Володька «толкнул». Валежины хрупнули, и конь провалился до брюха.
– Да, задача… – Кузьма, задумавшись, почесал затылок.
Чеши, чеши! Надо было раньше чесать. А в общем, какое ему дело? Не он затеял эту прогулку на Шопотки.
И Володька с подчеркнуто безучастным видом продолжал горбиться на коне.
– Ладно, – сказал Кузьма, – двигай к избе. Ты бывал на Шопотках? Нет? Тут она близко. Калтус да кусты проедешь – и изба. Никита говорил, что в сенцах коса должна быть. В общем, обживайся, а я что-нибудь стану соображать.
Да, помирать будет Володька, а и тогда вспомнит этот калтус. Качалось небо, качался лес – все ходило ходуном. Конь натужно, с храпом выбрасывал передние ноги, хлопался мордой в жидкую грязь, отфыркивался и снова месил болотину. У Володьки несколько раз мелькало в голове – все, конец, не выбраться, и он уже намеревался сползти с коня или как-нибудь завернуть его обратно, и он сделал бы это, если бы не Кузьма. Унизиться перед заклятым врагом, признать себя побежденным – вот, мол, без тебя никуда не попал – ну, нет! Лучше издохнуть в этом калтусе! И, чувствуя, как его до слез прожигает новый прилив ненависти, он стискивал зубы, рывком бросал свое тело вперед, чтобы помочь коню…
Когда он выбрался из трясины, у него не было сил, чтобы оглянуться назад. Да и не все ли равно, смотрит на него Кузьма или нет…
Вид избушки окончательно доконал его. Старая, скособочившаяся, она со всех сторон заросла высоким ельником крапивы – непременной спутницы всякого запустения.
На обомшелой крыше грелись ящерицы, и, когда он бросил на землю заплечный мешок, они с сухим треском зашуршали по тесницам.
Он заглянул в сенцы (для этого пришлось ползком пробираться через обвалившийся проход) – крапива; заглянул в избу – зеленый полумрак, комары всхлипывают.
На рухнувших нарах дотлевает сенная труха, вместо каменки – груда камней…
Надо было, однако, что-то делать. Коса, о которой говорил Кузьма, оказалась не в сенцах, а на потолке избушки. Заржавела, косье свело: кто-то, видно, вырубил елку, обстругал, кое-как приладил к пятке и бросил – ни себе, ни людям.
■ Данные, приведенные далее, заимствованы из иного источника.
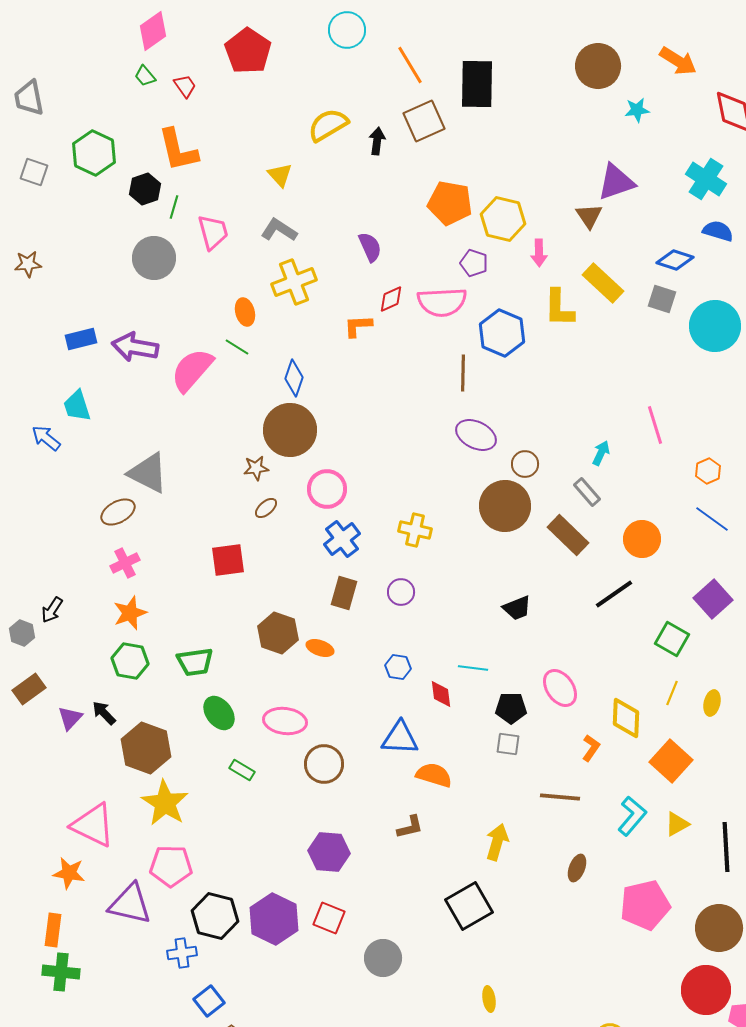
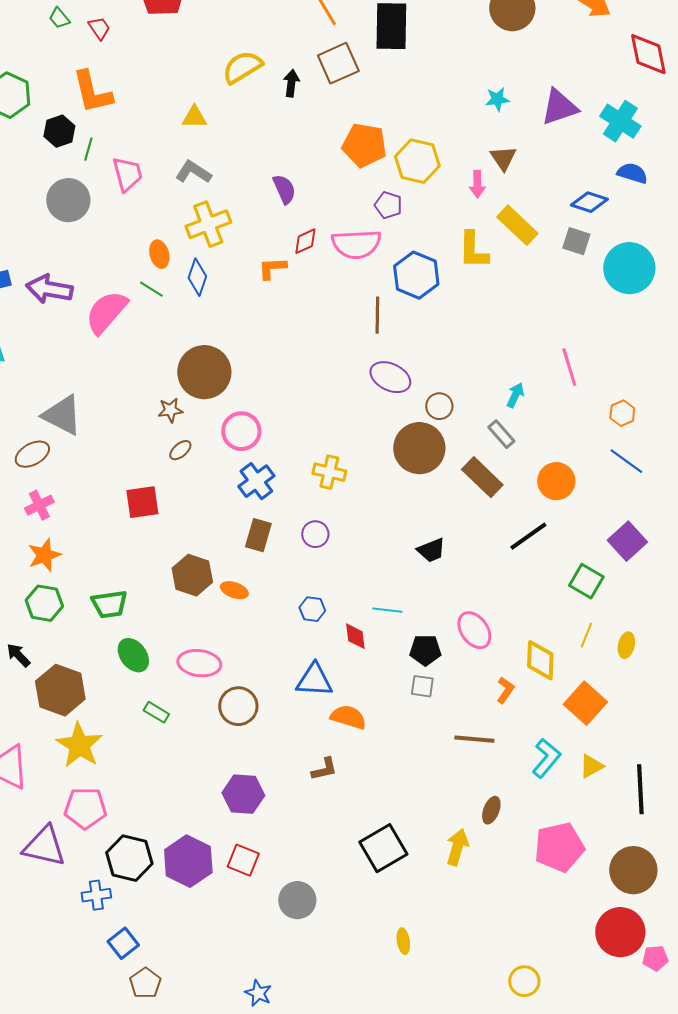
cyan star: (637, 110) -> (497, 99), moved
yellow triangle: (280, 175) -> (194, 117), turned -48
purple triangle: (616, 182) -> (559, 107), moved
pink arrow: (539, 253) -> (477, 184), moved
blue diamond: (294, 378) -> (197, 277), moved
yellow arrow: (497, 842) -> (457, 847), moved

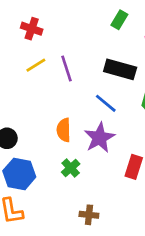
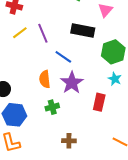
blue line: (106, 103) -> (63, 57), moved
green cross: (71, 168) -> (52, 107), turned 32

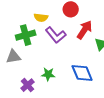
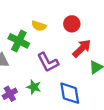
green cross: (26, 35) -> (19, 41), turned 30
purple L-shape: (56, 35) -> (48, 62), moved

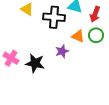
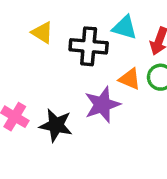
purple star: (62, 51) -> (102, 105), size x1.5

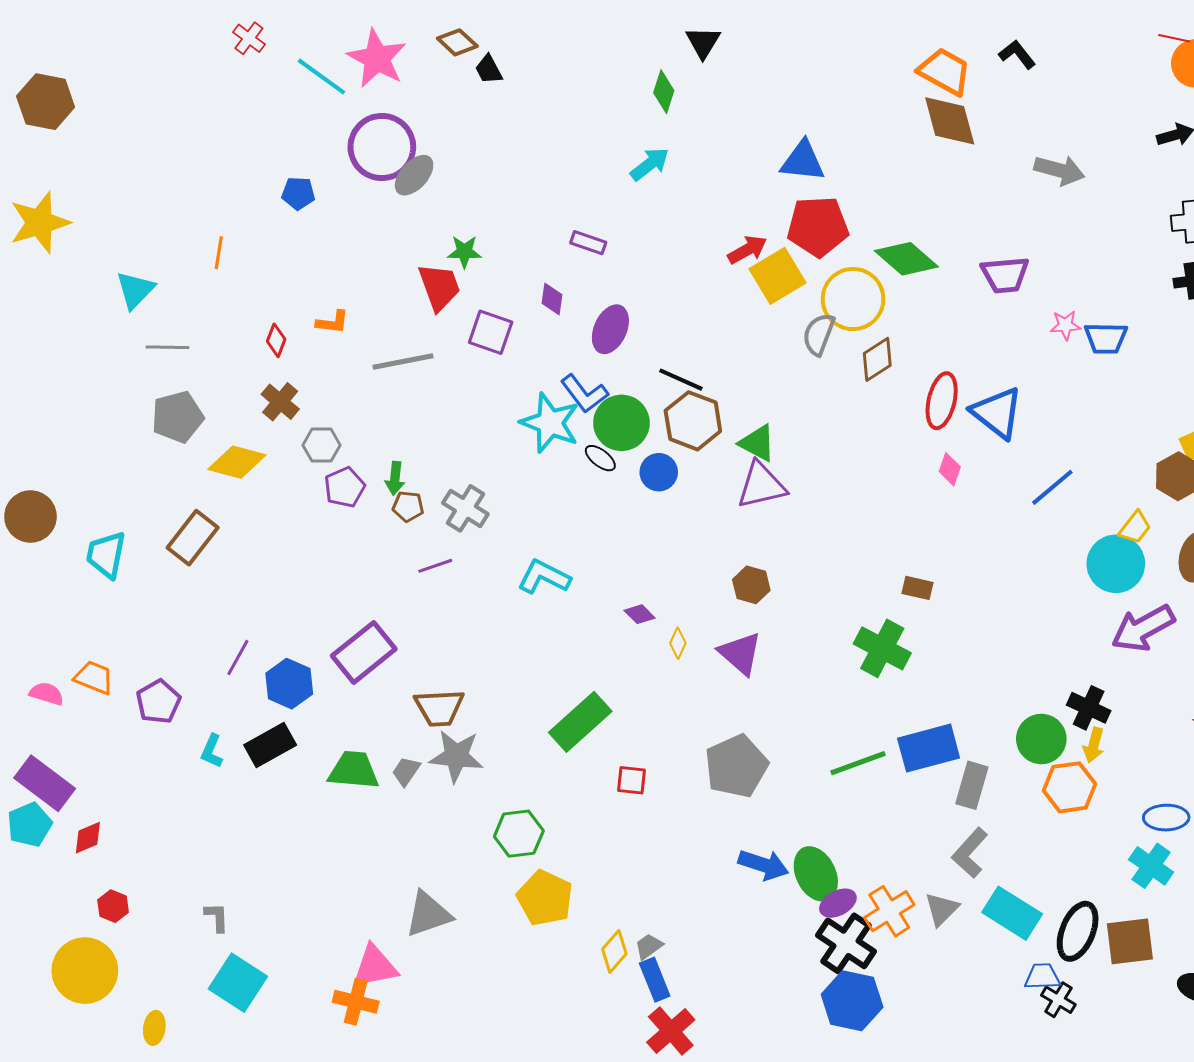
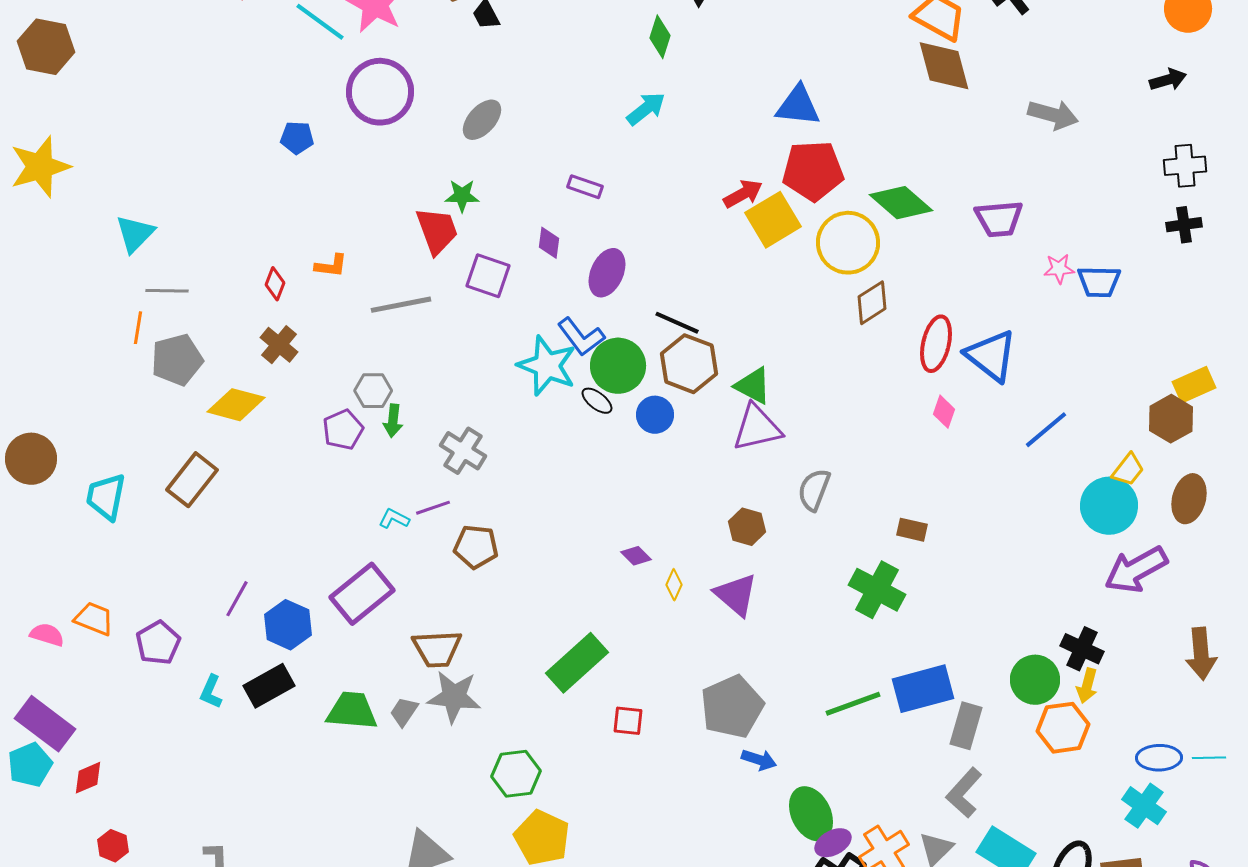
gray ellipse: (414, 175) -> (482, 120), moved
orange line: (219, 253) -> (138, 328), moved
gray semicircle: (819, 334) -> (814, 490), moved
gray hexagon: (321, 445) -> (373, 391), moved
brown pentagon: (408, 506) -> (476, 547), moved, size x1.4
cyan L-shape: (544, 577) -> (394, 519), moved, size x0.6
blue arrow: (763, 865) -> (759, 760), moved, size x0.7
Но как попала сюда коса? В этом году Никита не был на Шопотках – Володька знал точно. Может быть, прошлым летом кто заезжал? Ведь уж который год идут разговоры: надо взяться за Шопотки. А вот охотников не находилось – дошлый народ! Поджидали, когда этот Кузя из города приедет.
Володька выкосил крапиву в сенцах, около избы, отгреб. Кузьма не подавал о себе никаких вестей.
Палит солнце. Мрачный ельник стеной упирается в небо. Лупоглазые ящерицы смотрят с крыши… И такая тоска вдруг взяла его, что он не выдержал – закричал. Никто не ответил ему. Даже эхо, хоть маленькое эхо, и то не откликнулось на его призыв.
Он откинул ногой полость свернувшегося войлока, пал на него ничком. И за каким дьяволом он поехал сюда?
Девок испугался – засмеют, бедного. Ну и что? Разве от смеха умирают? Губы пересохли, хотелось пить.
Он сходил к речке, напился.
Где Кузьма? Неужели все еще «соображает»? Люди глупее его были – калтус мостили. А он, поди, особенный, по воздуху на машине проскочить хочет…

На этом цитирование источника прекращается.